■ **EXCERPTED RECORDS**:
+===+

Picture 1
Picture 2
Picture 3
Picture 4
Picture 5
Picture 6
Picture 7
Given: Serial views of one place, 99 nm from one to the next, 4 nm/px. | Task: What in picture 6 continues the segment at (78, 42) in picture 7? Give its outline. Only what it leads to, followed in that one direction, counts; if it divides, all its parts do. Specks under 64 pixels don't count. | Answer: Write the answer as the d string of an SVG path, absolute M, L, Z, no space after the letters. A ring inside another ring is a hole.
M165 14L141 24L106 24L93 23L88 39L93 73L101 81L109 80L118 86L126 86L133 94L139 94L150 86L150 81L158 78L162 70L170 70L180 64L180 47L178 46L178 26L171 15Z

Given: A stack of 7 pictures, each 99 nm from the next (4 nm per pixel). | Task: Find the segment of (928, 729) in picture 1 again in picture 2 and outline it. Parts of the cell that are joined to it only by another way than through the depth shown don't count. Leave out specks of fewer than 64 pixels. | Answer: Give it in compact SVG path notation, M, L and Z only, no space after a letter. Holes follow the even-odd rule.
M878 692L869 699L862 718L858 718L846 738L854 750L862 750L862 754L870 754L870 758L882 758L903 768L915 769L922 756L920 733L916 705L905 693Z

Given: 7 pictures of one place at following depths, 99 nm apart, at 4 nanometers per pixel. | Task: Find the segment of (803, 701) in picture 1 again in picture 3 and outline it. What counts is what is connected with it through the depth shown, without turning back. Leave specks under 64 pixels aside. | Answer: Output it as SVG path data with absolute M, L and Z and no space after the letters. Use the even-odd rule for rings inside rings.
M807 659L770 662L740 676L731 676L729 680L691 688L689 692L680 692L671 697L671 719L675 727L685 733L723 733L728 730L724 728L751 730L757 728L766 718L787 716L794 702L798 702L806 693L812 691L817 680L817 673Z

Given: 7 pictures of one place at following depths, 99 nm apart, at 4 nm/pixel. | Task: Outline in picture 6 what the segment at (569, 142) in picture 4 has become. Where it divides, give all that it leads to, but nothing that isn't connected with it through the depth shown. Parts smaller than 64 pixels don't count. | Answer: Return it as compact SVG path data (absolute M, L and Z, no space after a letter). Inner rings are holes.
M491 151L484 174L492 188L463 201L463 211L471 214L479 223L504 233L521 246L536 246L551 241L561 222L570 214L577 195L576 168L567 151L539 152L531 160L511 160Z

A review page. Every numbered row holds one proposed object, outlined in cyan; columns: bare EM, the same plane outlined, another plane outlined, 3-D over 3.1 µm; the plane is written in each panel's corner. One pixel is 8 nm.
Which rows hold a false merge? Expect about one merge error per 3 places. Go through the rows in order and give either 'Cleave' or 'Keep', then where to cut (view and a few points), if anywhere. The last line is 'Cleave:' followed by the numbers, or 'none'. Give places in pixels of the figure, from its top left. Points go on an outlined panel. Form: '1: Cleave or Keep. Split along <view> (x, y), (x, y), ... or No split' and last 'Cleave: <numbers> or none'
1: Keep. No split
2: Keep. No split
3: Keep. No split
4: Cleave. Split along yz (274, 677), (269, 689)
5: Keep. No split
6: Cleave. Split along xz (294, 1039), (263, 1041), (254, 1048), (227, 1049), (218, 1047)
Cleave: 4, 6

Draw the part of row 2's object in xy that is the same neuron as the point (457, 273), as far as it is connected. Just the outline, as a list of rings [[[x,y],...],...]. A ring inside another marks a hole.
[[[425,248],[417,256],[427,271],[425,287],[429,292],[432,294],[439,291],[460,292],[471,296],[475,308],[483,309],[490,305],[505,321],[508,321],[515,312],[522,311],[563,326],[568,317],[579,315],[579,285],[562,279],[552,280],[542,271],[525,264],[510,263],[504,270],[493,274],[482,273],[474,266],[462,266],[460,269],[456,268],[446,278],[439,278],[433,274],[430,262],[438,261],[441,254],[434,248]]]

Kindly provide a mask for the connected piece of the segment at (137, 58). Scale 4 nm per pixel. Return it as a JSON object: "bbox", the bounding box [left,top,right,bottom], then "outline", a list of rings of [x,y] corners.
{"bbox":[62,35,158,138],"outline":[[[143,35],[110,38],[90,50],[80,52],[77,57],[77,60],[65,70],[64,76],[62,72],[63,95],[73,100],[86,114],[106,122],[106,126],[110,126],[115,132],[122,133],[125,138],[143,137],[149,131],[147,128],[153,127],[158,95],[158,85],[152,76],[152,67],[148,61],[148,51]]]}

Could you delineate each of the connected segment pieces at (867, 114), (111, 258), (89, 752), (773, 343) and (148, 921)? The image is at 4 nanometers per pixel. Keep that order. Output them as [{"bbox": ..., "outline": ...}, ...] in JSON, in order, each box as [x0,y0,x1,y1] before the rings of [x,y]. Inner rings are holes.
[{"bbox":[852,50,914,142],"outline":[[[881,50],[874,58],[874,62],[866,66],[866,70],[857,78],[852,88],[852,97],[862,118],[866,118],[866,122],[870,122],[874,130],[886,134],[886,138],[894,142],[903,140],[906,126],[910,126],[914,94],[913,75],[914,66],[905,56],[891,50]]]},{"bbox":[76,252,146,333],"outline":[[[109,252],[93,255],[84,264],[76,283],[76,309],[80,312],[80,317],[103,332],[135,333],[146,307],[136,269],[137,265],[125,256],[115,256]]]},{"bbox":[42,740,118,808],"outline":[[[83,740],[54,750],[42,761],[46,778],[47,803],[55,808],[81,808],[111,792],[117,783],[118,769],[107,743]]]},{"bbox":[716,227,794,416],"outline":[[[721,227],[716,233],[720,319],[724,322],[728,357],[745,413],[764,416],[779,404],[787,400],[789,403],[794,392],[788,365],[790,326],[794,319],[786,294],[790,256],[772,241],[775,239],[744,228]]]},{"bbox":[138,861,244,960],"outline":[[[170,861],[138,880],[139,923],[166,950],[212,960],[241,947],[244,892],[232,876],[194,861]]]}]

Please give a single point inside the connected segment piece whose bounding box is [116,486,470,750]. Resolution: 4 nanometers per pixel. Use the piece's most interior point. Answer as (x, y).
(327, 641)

+===+

■ **THE TASK**:
Give the listing again exactly as it appears.

■ **SOLUTION TO THE EXERCISE**:
Picture 1
Picture 2
Picture 3
Picture 4
Picture 5
Picture 6
Picture 7
Given: Serial views of one place, 99 nm from one to the next, 4 nm/px. | Task: What in picture 6 continues the segment at (78, 42) in picture 7? Give its outline. Only what it leads to, followed in that one direction, counts; if it divides, all its parts do. Specks under 64 pixels don't count. | Answer: Write the answer as the d string of an SVG path, absolute M, L, Z, no space after the letters. A ring inside another ring is a hole.
M165 14L141 24L106 24L93 23L88 39L93 73L101 81L109 80L118 86L126 86L133 94L139 94L150 86L150 81L158 78L162 70L170 70L180 64L180 47L178 46L178 26L171 15Z

Given: A stack of 7 pictures, each 99 nm from the next (4 nm per pixel). | Task: Find the segment of (928, 729) in picture 1 again in picture 2 and outline it. Parts of the cell that are joined to it only by another way than through the depth shown don't count. Leave out specks of fewer than 64 pixels. | Answer: Give it in compact SVG path notation, M, L and Z only, no space after a letter. Holes follow the even-odd rule.
M878 692L869 699L862 718L858 718L846 738L854 750L862 750L862 754L870 754L870 758L882 758L903 768L915 769L922 756L920 733L916 705L905 693Z

Given: 7 pictures of one place at following depths, 99 nm apart, at 4 nanometers per pixel. | Task: Find the segment of (803, 701) in picture 1 again in picture 3 and outline it. What counts is what is connected with it through the depth shown, without turning back. Leave specks under 64 pixels aside. | Answer: Output it as SVG path data with absolute M, L and Z and no space after the letters. Use the even-odd rule for rings inside rings.
M807 659L770 662L740 676L731 676L729 680L691 688L689 692L680 692L671 697L671 719L675 727L685 733L723 733L728 730L724 728L751 730L757 728L766 718L787 716L794 702L798 702L806 693L812 691L817 680L817 673Z

Given: 7 pictures of one place at following depths, 99 nm apart, at 4 nm/pixel. | Task: Outline in picture 6 what the segment at (569, 142) in picture 4 has become. Where it divides, give all that it leads to, but nothing that isn't connected with it through the depth shown. Parts smaller than 64 pixels don't count. | Answer: Return it as compact SVG path data (absolute M, L and Z, no space after a letter). Inner rings are holes.
M491 151L484 174L492 188L463 201L463 211L471 214L479 223L504 233L521 246L536 246L551 241L561 222L570 214L577 195L576 168L567 151L539 152L531 160L511 160Z

A review page. Every numbered row holds one proposed object, outlined in cyan; columns: bare EM, the same plane outlined, another plane outlined, 3-D over 3.1 µm; the plane is written in each panel's corner. One pixel is 8 nm.
Which rows hold a false merge? Expect about one merge error per 3 places. Go through the rows in order and give either 'Cleave' or 'Keep', then where to cut (view and a few points), if anywhere. The last line is 'Cleave:' followed by the numbers, or 'none'. Give places in pixels of the figure, from its top left. Points go on an outlined panel. Form: '1: Cleave or Keep. Split along <view> (x, y), (x, y), ... or No split' and last 'Cleave: <numbers> or none'
1: Keep. No split
2: Keep. No split
3: Keep. No split
4: Cleave. Split along yz (274, 677), (269, 689)
5: Keep. No split
6: Cleave. Split along xz (294, 1039), (263, 1041), (254, 1048), (227, 1049), (218, 1047)
Cleave: 4, 6

Draw the part of row 2's object in xy that is the same neuron as the point (457, 273), as far as it is connected. Just the outline, as a list of rings [[[x,y],...],...]. A ring inside another marks a hole.
[[[425,248],[417,256],[427,271],[425,287],[429,292],[432,294],[439,291],[460,292],[471,296],[475,308],[483,309],[490,305],[505,321],[508,321],[515,312],[522,311],[563,326],[568,317],[579,315],[579,285],[562,279],[552,280],[542,271],[525,264],[510,263],[504,270],[493,274],[482,273],[474,266],[462,266],[460,269],[456,268],[446,278],[439,278],[433,274],[430,262],[438,261],[441,254],[434,248]]]

Kindly provide a mask for the connected piece of the segment at (137, 58). Scale 4 nm per pixel. Return it as a JSON object: "bbox", the bounding box [left,top,right,bottom], then "outline", a list of rings of [x,y] corners.
{"bbox":[62,35,158,138],"outline":[[[143,35],[110,38],[90,50],[80,52],[77,57],[77,60],[65,70],[64,76],[62,72],[63,95],[73,100],[86,114],[106,122],[106,126],[110,126],[115,132],[122,133],[125,138],[143,137],[149,131],[147,128],[153,127],[158,95],[158,85],[152,76],[152,67],[148,61],[148,51]]]}

Could you delineate each of the connected segment pieces at (867, 114), (111, 258), (89, 752), (773, 343) and (148, 921)? The image is at 4 nanometers per pixel. Keep that order. Output them as [{"bbox": ..., "outline": ...}, ...] in JSON, in order, each box as [x0,y0,x1,y1] before the rings of [x,y]. Inner rings are holes.
[{"bbox":[852,50,914,142],"outline":[[[881,50],[874,58],[874,62],[866,66],[866,70],[857,78],[852,88],[852,97],[862,118],[866,118],[866,122],[870,122],[874,130],[886,134],[886,138],[894,142],[903,140],[906,126],[910,126],[914,94],[913,75],[914,66],[905,56],[891,50]]]},{"bbox":[76,252,146,333],"outline":[[[109,252],[93,255],[84,264],[76,283],[76,309],[80,312],[80,317],[103,332],[135,333],[146,307],[136,269],[137,265],[125,256],[115,256]]]},{"bbox":[42,740,118,808],"outline":[[[83,740],[54,750],[42,761],[46,778],[47,803],[55,808],[81,808],[111,792],[117,783],[118,769],[107,743]]]},{"bbox":[716,227,794,416],"outline":[[[721,227],[716,233],[720,319],[724,322],[728,357],[745,413],[764,416],[779,404],[787,400],[789,403],[794,392],[788,365],[790,326],[794,319],[786,294],[790,256],[772,241],[775,239],[744,228]]]},{"bbox":[138,861,244,960],"outline":[[[170,861],[138,880],[139,923],[166,950],[212,960],[241,947],[244,892],[232,876],[194,861]]]}]

Please give a single point inside the connected segment piece whose bounding box is [116,486,470,750]. Resolution: 4 nanometers per pixel. Use the piece's most interior point. Answer as (x, y).
(327, 641)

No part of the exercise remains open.